Disruption from the strike aside, the continued weakness of the overall ad market is a reality that all sellers are facing. “We see the overall stress in the market,” Fox’s Marianne Gambelli said. Rather than add streaming subsidiary Tubi to the NewFronts, Fox wanted to make her a mainstay of the main front. “Tubi is at the heart of the company,” said Gambelli. “We don’t just throw it in.”

Similarly, other streaming providers like NBCU’s Peacock will take up space in the main section. Steinlauf said Max — as HBO Max will be called starting May 23 — will be the focus of his pitch. “It’s the highest priority” of anything in his portfolio, he said. While HBO Max under previous owners AT&T took a cautious approach to advertising around HBO Originals, the streaming service began selling ads ahead of this season in February. Max will run pre-roll ads ahead of typical Sunday night series like The Idol, an upcoming show from Euphoria creator Sam Levinson. Mercedes is among the advertisers occupying spots in this pre-roll, Steinlauf said.

Ferro also this week echoed Disney CEO Bob Iger’s comments about the company’s plan to focus on ad-supported streaming. Disney, which launched an ad-supported version of Disney+ last December, plans to combine Hulu and Disney+ content into a single app by the end of the year. About 40% of the company’s ad inventory is addressable, Ferro said, meaning buyers can achieve much broader targeting than traditional linear ads, adding 1,000 new advertisers last quarter.

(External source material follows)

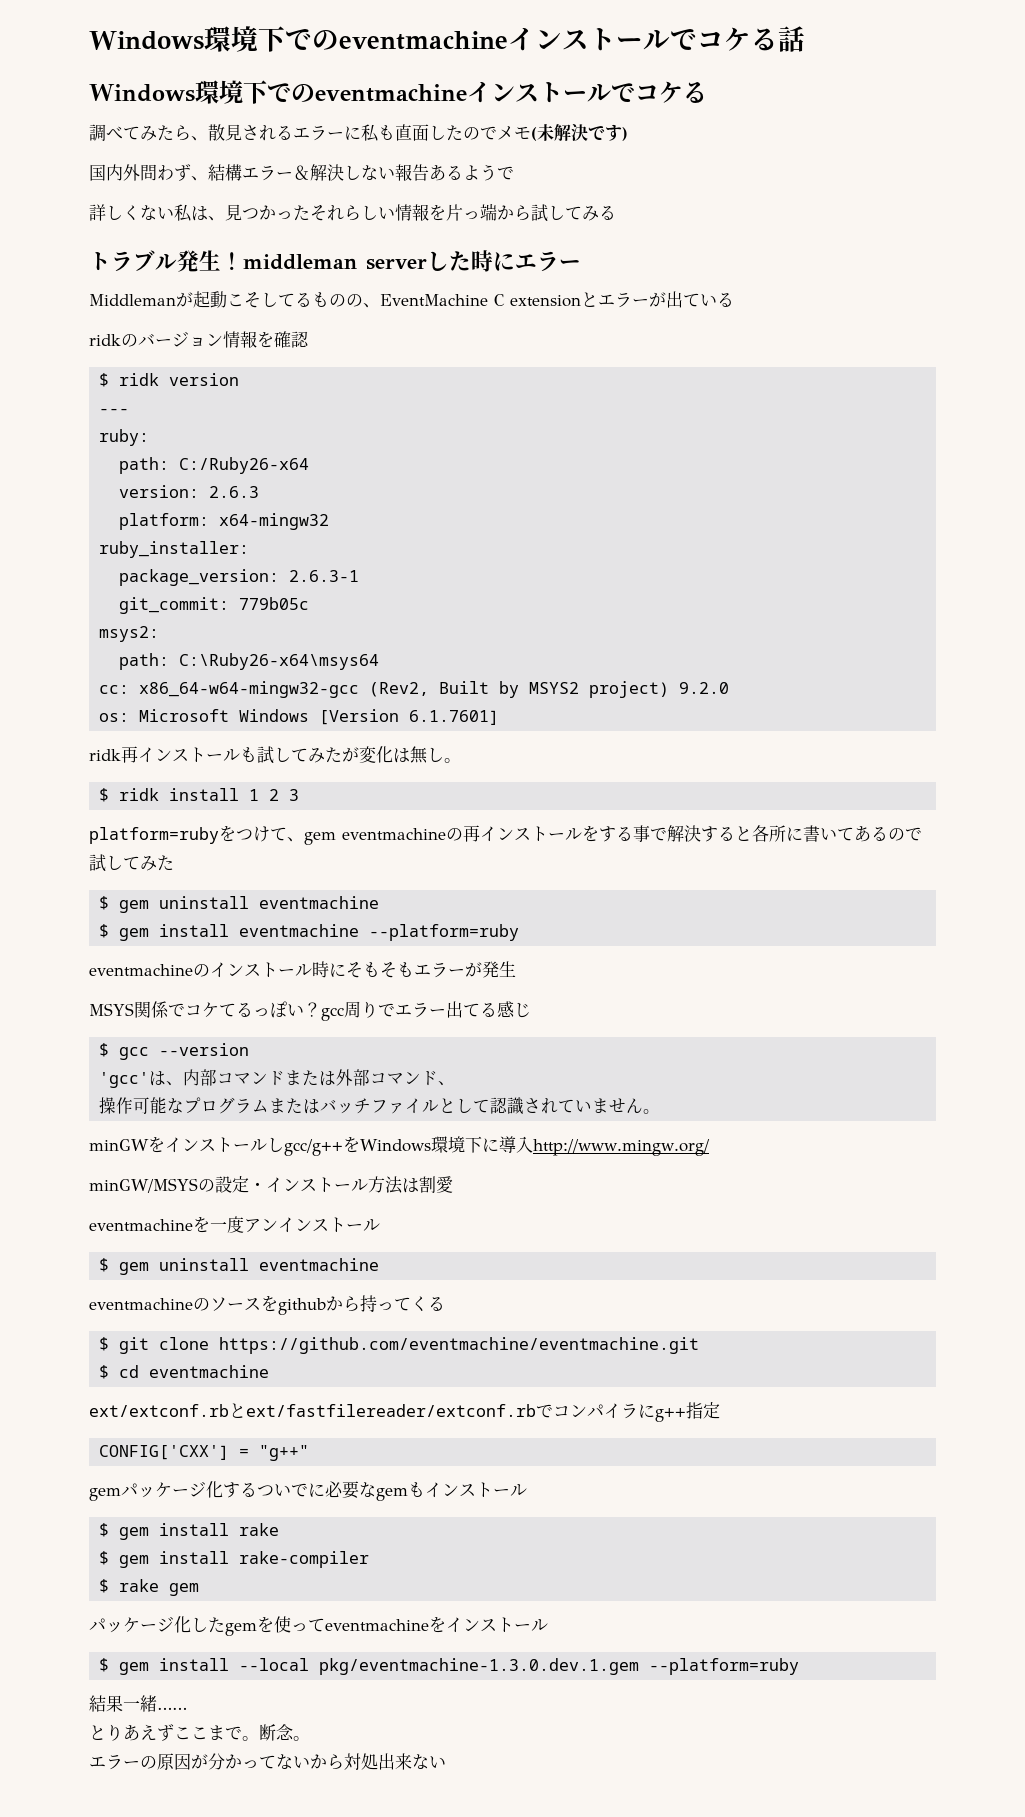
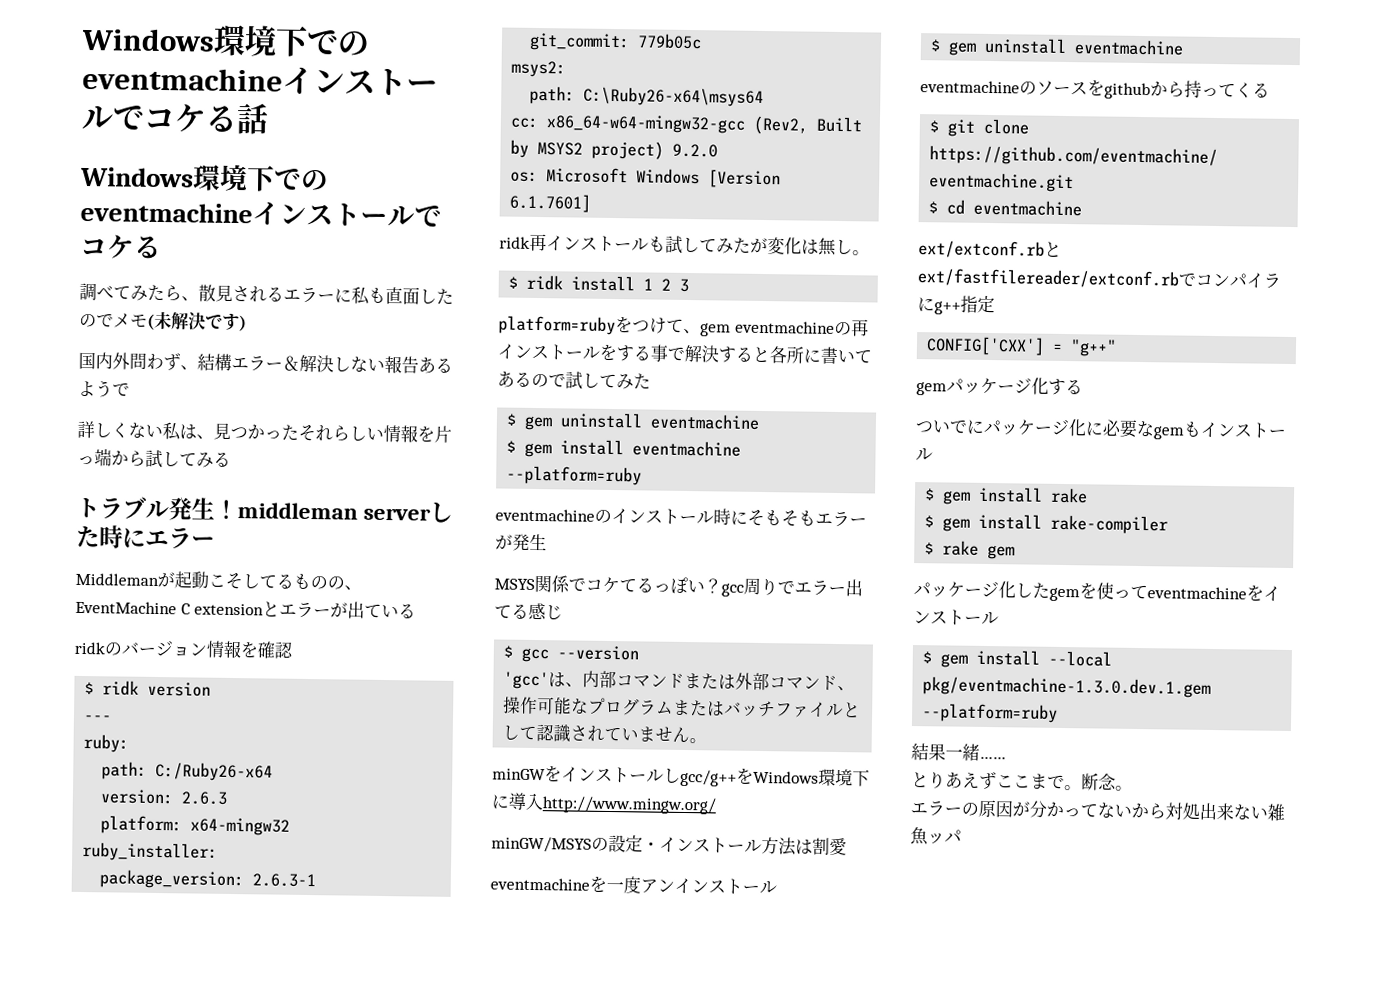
(257, 1489) none -> (1083, 387) //
(325, 1490) none -> [983,418,1103,437] パッケージ化に
(446, 1762) none -> [1267,803,1285,821] [910,827,962,846] 雑魚ッパ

One company that is unaffected by the WGA situation due to its unique DNA is TelevisaUnivision. Donna Speciale, Turner’s former longtime advertising sales manager, who held a similar position at Univision before its merger with Televisa in 2022, noted that the company’s production base in Mexico and focus on sports and news programming protect it from picket fears. The company’s presence in Basketball City, the East River location near South Street Seaport where Disney held its 2022 presentation, will underscore the resilience of the Hispanic advertising market. Privately held TelevisaUnivision has reported single-digit increases in ad sales in recent quarters, while many other companies, including Big Tech, have reported declines. “Historically, Hispanic investments were the first to be cut in a volatile market,” she said, “and now the opposite is happening.”